Il verbo èdere, e i correlati termini editio, editor, hanno acquisito in progresso di tempo grande diffusione fino ai giorni nostri, grazie all’ampio profilo semantico, esteso dall’atto creativo di un’opera scritta fino all’emendazione ed edizione del testo; tuttavia, nelle fonti latine, la pubblicazione di un libro veniva anche contrassegnata da altri verbi molto significativi, quali publicare, divulgare, foras dare.

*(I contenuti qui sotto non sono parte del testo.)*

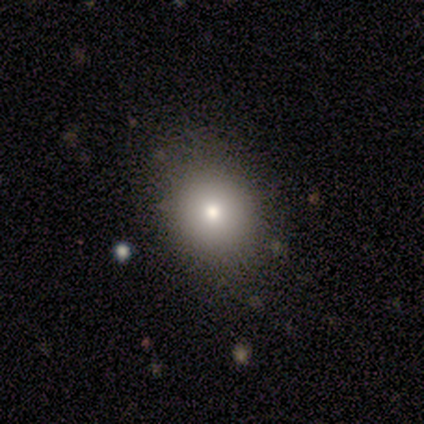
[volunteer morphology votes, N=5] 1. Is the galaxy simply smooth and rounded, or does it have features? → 80% smooth, 20% star or artifact, 0% featured or disk.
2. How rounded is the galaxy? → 75% round, 25% in between, 0% cigar-shaped.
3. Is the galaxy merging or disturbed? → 75% none, 25% minor disturbance, 0% major disturbance, 0% merger.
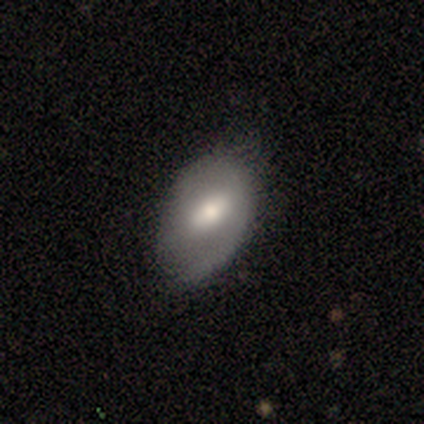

La libreria editrice aveva un assetto aziendale ed una struttura organizzativa più complessi rispetto alla semplice libreria destinata alla sola vendita dei libri, sia in ordine al personale impiegato, più ampio e di più alta specializzazione, sia in ordine alle attrezzature (instrumenta): infatti, essa necessitava della forza-lavoro di copisti (amanuenses), lettori e correttori di testi (anagnostae), rilegatori (glutinatores), nonché di una cospicua dotazione di materiale scrittorio, molto variegato (fogli di carta, tavolette cerate, codici membranacei, calami, etc.), oltre a tavoli per scrivere (mensae) ed arredi per esposizione/archivio, quali scaffali (nidi), armadi/credenze (armaria), casse (scrinia).
La sede delle librerie editrici era costituita normalmente da uno o più locali al piano terra (taberna), aperti verso la strada ed utilizzati per l’esposizione e la vendita dei testi; inoltre, vi erano altri locali, situati nel retro-bottega o nel piano sovrastante, impiegati per il complesso iter editoriale di allestimento delle copie dei libri destinati alla vendita.
In epoca imperiale, le tabernae librariae erano diffuse soprattutto in alcune zone di Roma, quali erano il quartiere dell’Argileto, esteso dalla Suburra al Foro, o il Vico Sandalario, ubicato nelle vicinanze del Colosseo, aree nelle quali risultava concentrato il maggior numero di esercenti il commercio librario.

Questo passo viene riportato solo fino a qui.